Un des répondants nous a dit « s’il fallait être rentable, je ne ferais plus jamais un seul investissement », donc pas forcément. Mais si la rentabilité en année N ou N-1 n’est pas une condition nécessaire, tous exigent une rentabilité proche, à 3 ans. Et ils veulent avoir sur la rentabilité une vision « très claire et non spéculative ». Ca veut dire notamment permettre aux investisseurs de bien comprendre le modèle et faire la distinction entre la rentabilité de l’ensemble et la rentabilité des opérations : celle-ci doit être positive tout de suite.
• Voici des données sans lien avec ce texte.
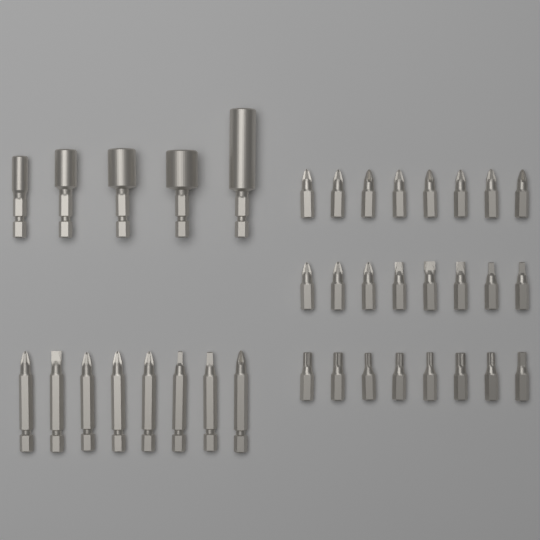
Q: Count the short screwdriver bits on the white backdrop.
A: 24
4/ Le modèle est donc un choix stratégique, alors faut-il être disruptif ou collaboratif avec les banques ?
Nous avons demandé aux investisseurs s’ils recherchaient plutôt une fintech qui concurrence les banques ou une qui collabore avec elles pour compléter leur offre. Et on constate qu’il n’y a pas de consensus sur cette question. Les moins averses au risque sont favorable à un modèle disruptif, qui recèle plus de valeur selon eux, en particulier au moment de la sortie : s’il n’y a pas de banques partenaires il y aura plus de candidats au rachat. Le modèle de collaboration semble moins risqué et plus réaliste pour d’autres, la taille critique pour espérer concurrencer les banques leur paraissant difficilement atteignable.
5/ En conclusion, la bourse sera t-elle remplacée un jour par une fintech?
Nous nous attendions à avoir des réponses un peu farfelues à cette question, mais elle a été prise très au sérieux. La grande majorité des répondants pensent que régulation et centralisation sont indissociables, et que ce sont les piliers du fonctionnement de la Bourse. La confiance des investisseurs repose sur un marché centralisé. Cela n’empêche pas la Bourse de se digitaliser et de nouveaux acteurs d’émerger, notamment sur les technologies blockchain.